Donald Trump pushes for release of report into Alexander Downer and Russia inquiry
Donald Trump is pushing hard for the release of a report that could draw Australia into the US election campaign.
Donald Trump is pushing hard for the release of a major report into the origins of the Russia investigation which could draw Australia into the US election campaign with just weeks to go until the November 3 poll.
The President is increasing pressure on Attorney-General Bill Barr to release the Durham report before the election, hoping it would boost his campaign by criticising the FBI’s decision to start the Russia inquiry during the 2016 election.
The wide-ranging investigation, by US attorney John Durham, has examined Australia’s role in the Russia probe, which the FBI initiated in July 2016 after learning of former Australian diplomat Alexander Downer’s meeting with then Trump adviser George Papadopoulos in London.
Mr Durham has interviewed Mr Downer who is understood to have told him that he was not part of any conspiracy to undermine the Trump campaign.
Mr Trump was hoping the report would be released before the election, but Mr Barr has told Republicans that this is now unlikely.
“If that’s the case, I’m very disappointed,” Mr Trump told conservative radio host Rush Limbaugh at the weekend. “I think it’s a terrible thing and I’ll say it to his (Barr’s) face.
‘That’s a disgrace. I think it’s a disgrace. It’s an embarrassment.”
Mr Durham is supposed to be an independent investigator and Mr Barr has no power to force the attorney to speed up his investigation to suit a political cycle.
Mr Barr has been highly critical of the FBI’s behaviour in the Russia investigation, saying that the President was the victim of an “utterly false Russian collusion narrative”. But he has also said that former president Barack Obama and current Democrat presidential nominee Joe Biden are not being criminally investigated in relation to the probe.
Mr Trump has long claimed that the FBI wrongly spied on his 2016 campaign for partisan political reasons. He also accuses Mr Obama and Mr Biden of seeking to frame his former national security adviser, Michael Flynn, in January 2017 and, by extension, undermine the start of Trump’s presidency. “NOW DO SOMETHING ABOUT THIS. THE BIGGEST OF ALL POLITICAL SCANDALS (IN HISTORY),’ Mr Trump tweeted last week. “Biden, Obama and crooked Hillary led this treasonous plot!!! BIDEN SHOULDN’T BE ALLOWED TO RUN – GOT CAUGHT!!!
Mr Trump warned at the weekend that if Mr Biden wins the election, the Durham findings may never be released.
“First of all, if we don’t win this election, that whole thing’s going to end, okay?’ he said.
“That’s another thing I’m fighting for because these people have to be brought to justice, but they should have been brought to justice before the election. But if we don’t win this election, if we don’t win, that whole thing is going to be dismissed.”

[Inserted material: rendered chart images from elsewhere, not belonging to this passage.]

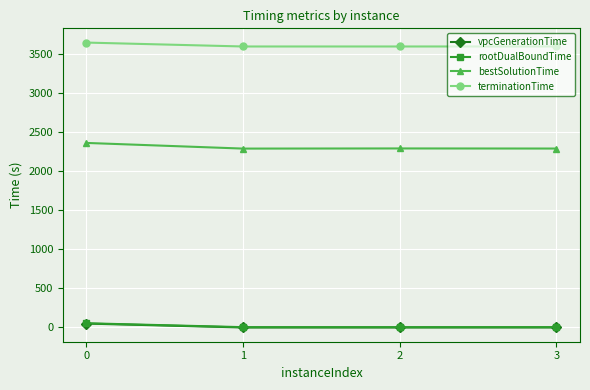

Which series has the widest spread of values?

bestSolutionTime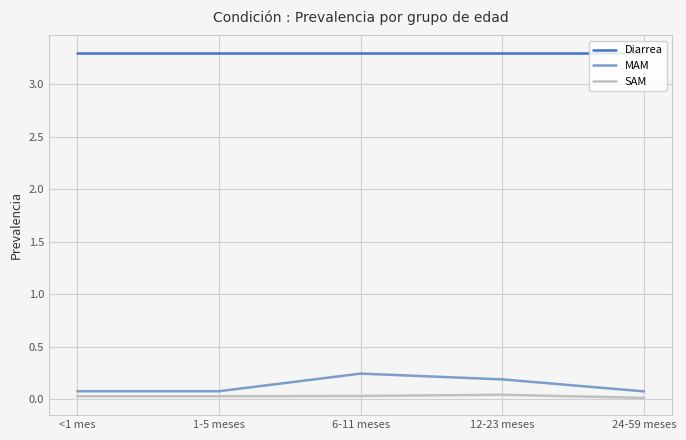

What is the total value across all series at 12-23 meses?

3.5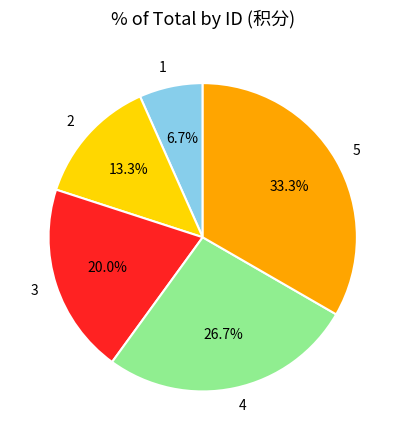

Rank the categories by value from highest to lowest.

5, 4, 3, 2, 1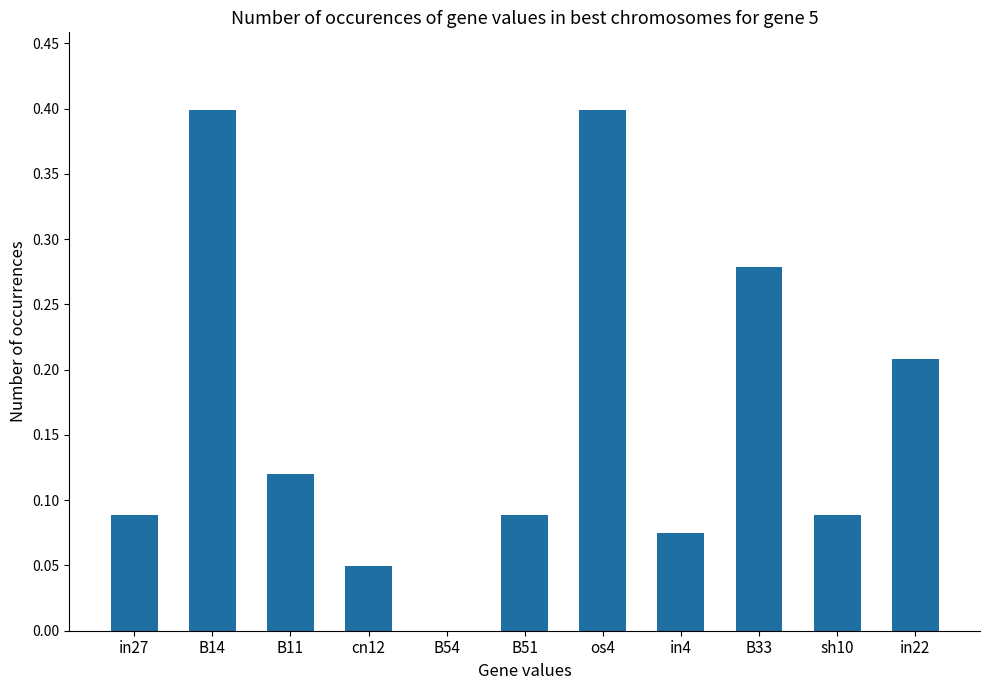

The value at B11 is 0.2. True or false?

False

Mr Trump continues to push this issue, which he calls “Obamagate”, at his election rallies, using the FBI and special counsel Robert Mueller’s Russian probe to portray himself as a victim of a political hit job by the Washington “swamp.
Australia said in May last year it would co-operate fully with the Durham investigation and that it had nothing to hide.
At that time Mr Trump appeared to be open to claims that Australia was involved in a broad conspiracy to undermine his 2016 campaign. “I hope he looks at the UK, and I hope he looks at Australia, and I hope he looks at Ukraine. I hope he looks at everything because there was a hoax that was perpetrated on our country,” Mr Trump said at that time.
Mr Downer’s role has been the subject of conspiracy theories after Mr Papadopoulos and others accused him of being a pro-Clinton spy working to establish links between the Trump campaign and Russia.
The FBI began the Russia investigation after Mr Downer, who was then high commissioner to London, told the US that Mr Papadopoulos told him, in a London wine bar in May 2016, that Russia had numerous emails that could damage Mr Trump’s opponent Hillary Clinton. Mr Downer reported the information to Canberra within days but it was only after WikiLeaks released a flood of Russian-hacked Democratic National Committee emails in July that Mr Downer decided to report the information directly to the US.
“I want to emphasise that (Downer) did the right thing in supplying that information; (Downer) acted at all times just as we would hope a close ally would,” Mr Barr has said. “We are grateful that we have such friends. What was subsequently done with that information by the FBI presents a separate question.”